Flajolet-Martin algorithm hashes values into $L$ buckets. When the buckets are arranged with identifiers $[0, 2^{L-1}]$ and their binary string representation is considered:

- $1/2$ of the buckets will end in $0$
- $1/4$ of the buckets will end in $00$
- $1/8$ of the buckets will end in $000$,

that is, due to the random and uniform nature of the hash function, hitting a bucket with an identifier of $[0]^k$, occurrs with $2^{-k}$ probability. Therefore, if we observe $x$ hashing into a bucket with $k$ tailing zeros, our estimate for the number of unique elements seen so far as $2^k$.

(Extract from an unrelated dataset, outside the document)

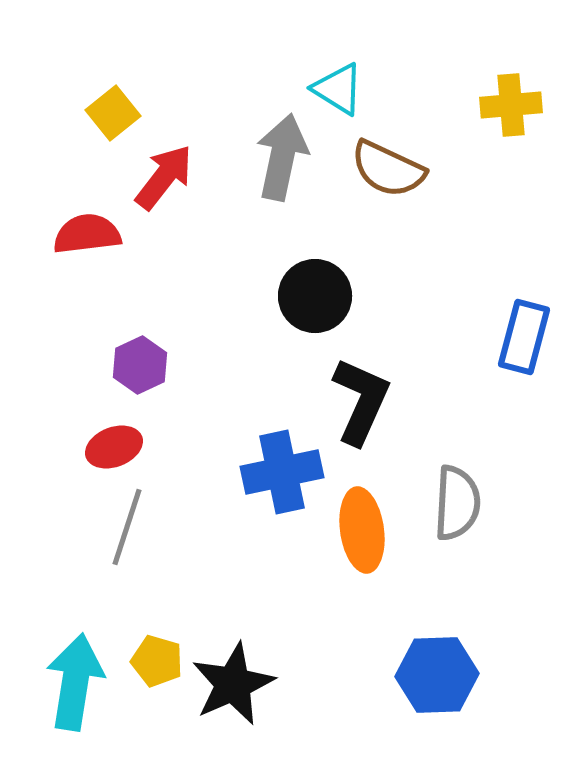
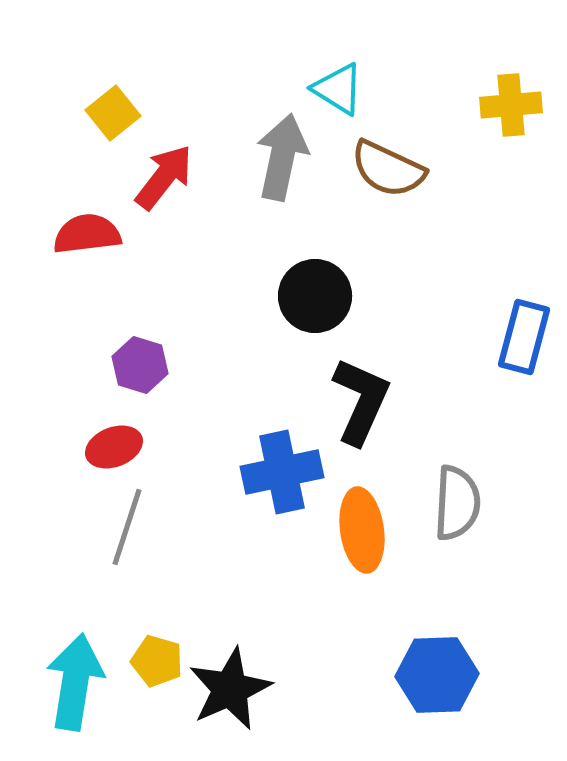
purple hexagon: rotated 18 degrees counterclockwise
black star: moved 3 px left, 5 px down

Often a correction factor ($\phi$) is introduced as follows:

$$
u \approx \hat{u} = \frac{2^R}{\phi}, \\
\text{where} \ R \ \text{is the maximum 0 tail observed}, \\
and \ \phi \approx 0.77351, \\
while \ u \ \text{is the cardinality to be estimated}
$$

> Note: *River* comes with an algorithm of `stats.NUnique` for estimating the cardinality, implementing the *HyperLogLog* algorithm.

In [24]:
import string
import collections
from river import stats

RAND = 42
ERROR_RATE = .02

n_unique = stats.NUnique(error_rate=ERROR_RATE, seed=RAND)
counter = collections.Counter()

# 1. initial state
print("Actual cardinality: 0")
print("Cardinality estimate:", n_unique.get(), "\n")

# 2. after observing some values
v = "1"
n_unique.update(v)
counter[v] += 1
print(f"Actual cardinality: {len(counter)}")
print("Cardinality estimate:", n_unique.get(), "\n")

alphabet = string.ascii_lowercase
for letter in alphabet:
	n_unique.update(letter)
	counter[letter] += 1

print(f"Actual cardinality: {len(counter)}")
print("Cardinality estimate:", n_unique.get(), "\n")

for v in range(0, 10000):
	n_unique.update(str(v))
	counter[v] += 1

print(f"Actual cardinality: {len(counter)}")
print("Cardinality estimate:", n_unique.get(), "\n")

Actual cardinality: 0
Cardinality estimate: 0 

Actual cardinality: 1
Cardinality estimate: 1 

Actual cardinality: 27
Cardinality estimate: 27 

Actual cardinality: 10027
Cardinality estimate: 9892